Solvolysis of Bituminous Coal in Coal- and Petroleum-Derived Commercial Solvents

[Image: see text] The solvolytic conversion of softening bituminous coal at 380 °C in solvents derived from the commercial hydrocarbon byproducts and residues from coal and petroleum processing was studied. Hydrogen-donor tetrahydronaphthalene (THN) and nondonor 1-methylnaphthalene (MN) were also used for comparison. The high-boiling solvents of different chemical classes (highly aromatic coal tar, its anthracene fraction, and low-aromatic heavy gas oil of catalytic cracking of the oil residue) and the H-donor THN solvent were found to exhibit high efficiency for coal conversion into quinoline-soluble products. The chemical and molecular compositions of coal, solvents, and dissolved products were characterized in detail by different techniques, including chemical analysis, group analysis, infrared Fourier transform (IRFT) spectroscopy, X-ray diffraction (XRD), liquid chromatography, and thermal analysis to reveal the chemical transformations of the coal–solvent mixture during the dissolution reaction. The solvolysis of coal in the liquid phase of both highly aromatic and low-aromatic solvents was found to involve selective depolymerization of polymer-like coal via breaking of weak linkages between the aromatic units, resulting in the formation of soluble pitchlike products.
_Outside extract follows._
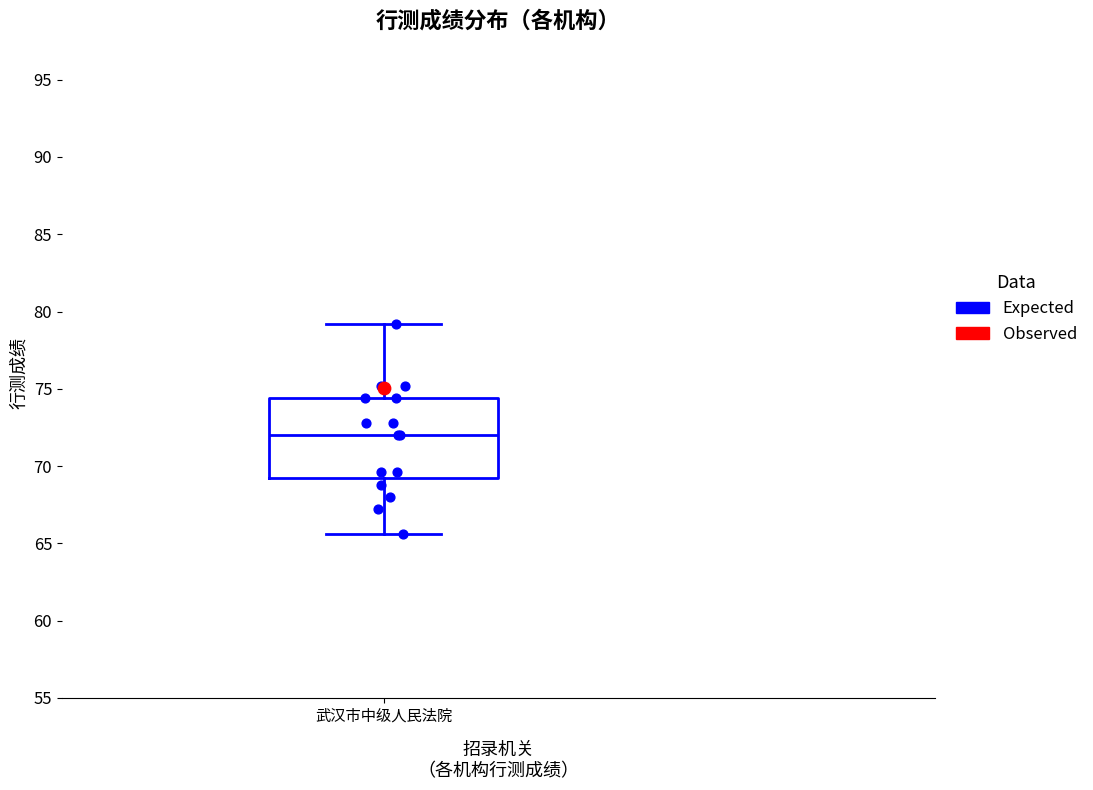

Transcribe this box plot: give where the median line is, the range the box spans, and where the two whiskers end, as read against the y-axis. The values are not printed on the chart, so give them approximately, as read against the axis.

median 72.0, box 69.0 to 74.5, whiskers 65.5 to 79.0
The effective dissolution of coal in the H-donor THN solvent resulted probably from a combination of the nonselective thermal fragmentation of the coal structure to smaller radical intermediates and their stabilization by hydrogen from THN, producing mainly tar and a few gases. The low-boiling solvents of both predominantly aromatic and aliphatic classes (gas oils from naphtha pyrolysis and delayed coking of the petroleum residue) and MN exhibited poor efficiency for coal dissolution. The concentrations of carcinogenic benzo(a)pyrene (BaP) in the solvents used and in the toluene fractions of the resulting extracts were analyzed. The remarkable result was that coal extracts, compared to solvents, contained much less BaP, probably due to its conversion with coal and/or solvent molecules during coal dissolution.